The best part is that the 65B model has trained on a single GPU having 48GB of VRAM in just 24 hours. That shows how far open-source models have come in reducing cost and maintaining quality. To sum up, if you want to try an offline, local LLM, you can definitely give a shot at Guanaco models.
9. Vicuna 33B
Vicuna is another powerful open-source LLM that has been developed by LMSYS. It has been derived from LLaMA like many other open-source models. It has been fine-tuned using supervised instruction and the training data has been collected from sharegpt.com, a portal where users share their incredible ChatGPT conversations. It’s an auto-regressive large language model and is trained on 33 billion parameters.
In LMSYS’s own MT-Bench test, it scored 7.12 whereas the best proprietary model, GPT-4 secured 8.99 points. In the MMLU test as well, it achieved 59.2 points and GPT-4 scored 86.4 points. Despite being a much smaller model, the performance of Vicuna is remarkable. You can check out the demo and interact with the chatbot by clicking on the below link.
MPT-30B is another open-source LLM that competes against LLaMA-derived models. It has been developed by Mosaic ML and fine-tuned on a large corpus of data from different sources. It uses datasets from ShareGPT-Vicuna, Camel-AI, GPTeacher, Guanaco, Baize, and other sources. The best part about this open-source model is that it has a context length of 8K tokens.
Additionally, it outperforms the GPT-3 model by OpenAI and scores 6.39 in LMSYS’s MT-Bench test. If you are looking for a small LLM to run locally, the MPT-30B model is a great choice.
The 30B-Lazarus model has been developed by CalderaAI and it uses LLaMA as its foundational model. The developer has used LoRA-tuned datasets from multiple models, including Manticore, SuperCOT-LoRA, SuperHOT, GPT-4 Alpaca-LoRA, and more. As a result, the model performs much better on many LLM benchmarks. It scored 81.7 in HellaSwag and 45.2 in MMLU, just after Falcon and Guanaco. If your use case is mostly text generation and not conversational chat, the 30B Lazarus model may be a good choice.
WizardLM is our next open-source large language model that is built to follow complex instructions. A team of AI researchers has come up with an Evol-instruct approach to rewrite the initial set of instructions into more complex instructions. And the generated instruction data is used to fine-tune the LLaMA model.
Due to this approach, the WizardLM model performs much better on benchmarks and users prefer the output from WizardLM more than ChatGPT responses. In the MT-Bench test, WizardLM scored 6.35 points and 52.3 in the MMLU test. Overall, for just 13B parameters, WizardLM does a pretty good job and opens the door for smaller models.
GPT4ALL is a project run by Nomic AI. I recommend it not just for its in-house model but to run local LLMs on your computer without any dedicated GPU or internet connectivity. It has developed a 13B Snoozy model that works pretty well. I have tested it on my computer multiple times, and it generates responses pretty fast, given that I have an entry-level PC. I have also used PrivateGPT on GPT4All, and it indeed answered from the custom dataset.

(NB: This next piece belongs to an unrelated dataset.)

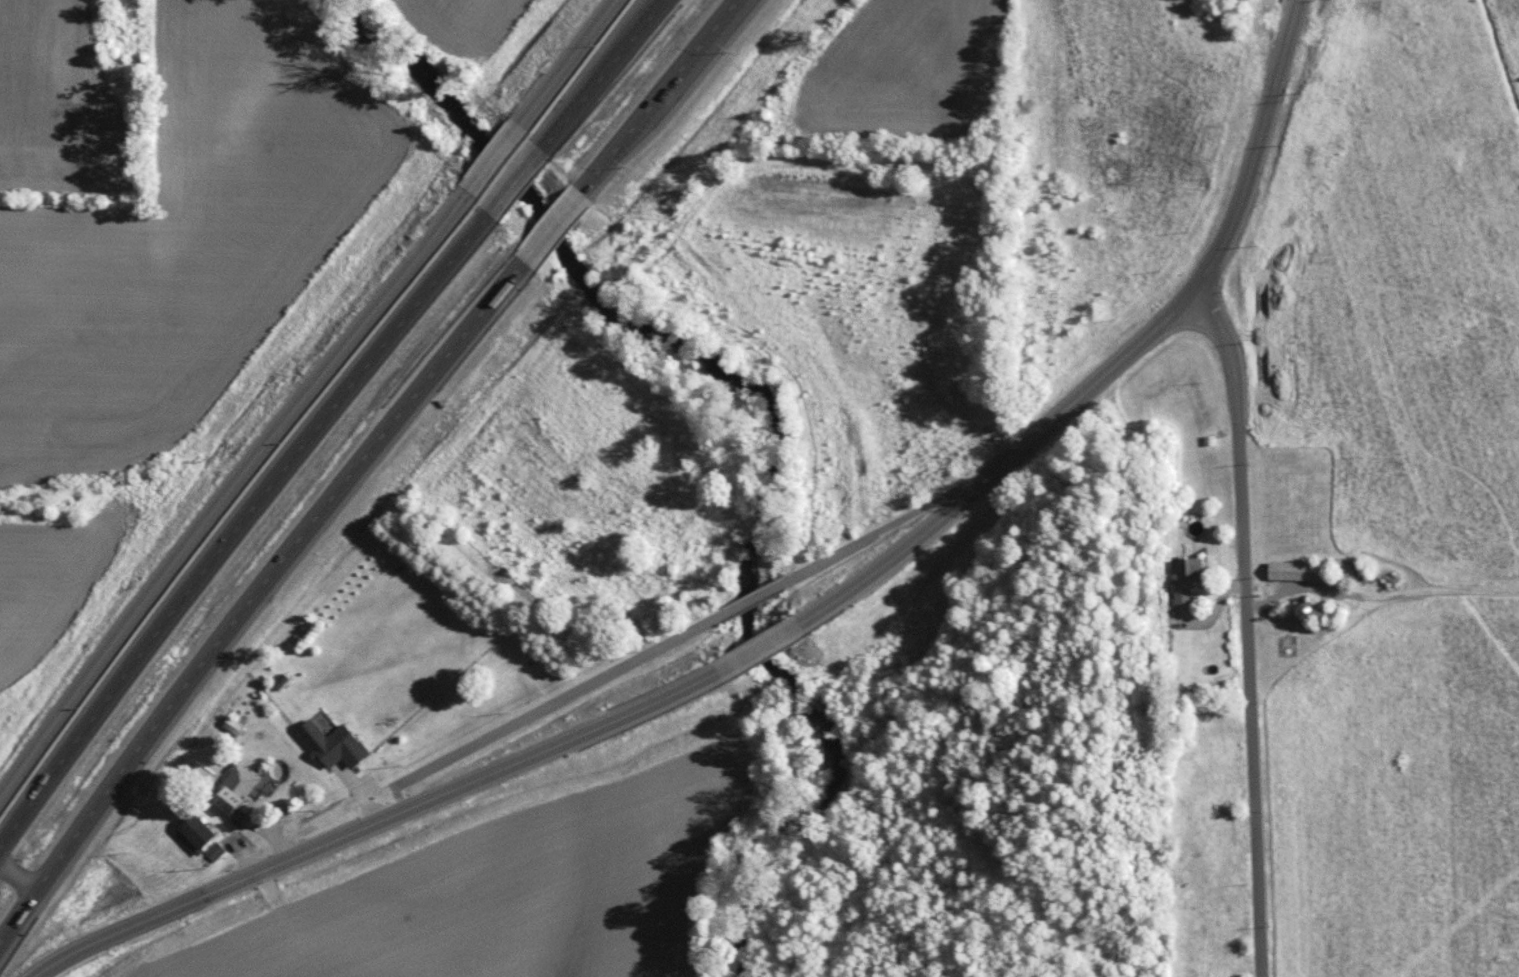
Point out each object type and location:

Apart from that, it houses 12 open-source models from different organizations. Most of them are built on 7B and 13B parameters and weigh around 3 GB to 8 GB. Best of all, you get a GUI installer where you can select a model and start using it right away. No fiddling with the Terminal. Simply put, if you want to run a local LLM on your computer in a user-friendly way, GPT4All is the best way to do it.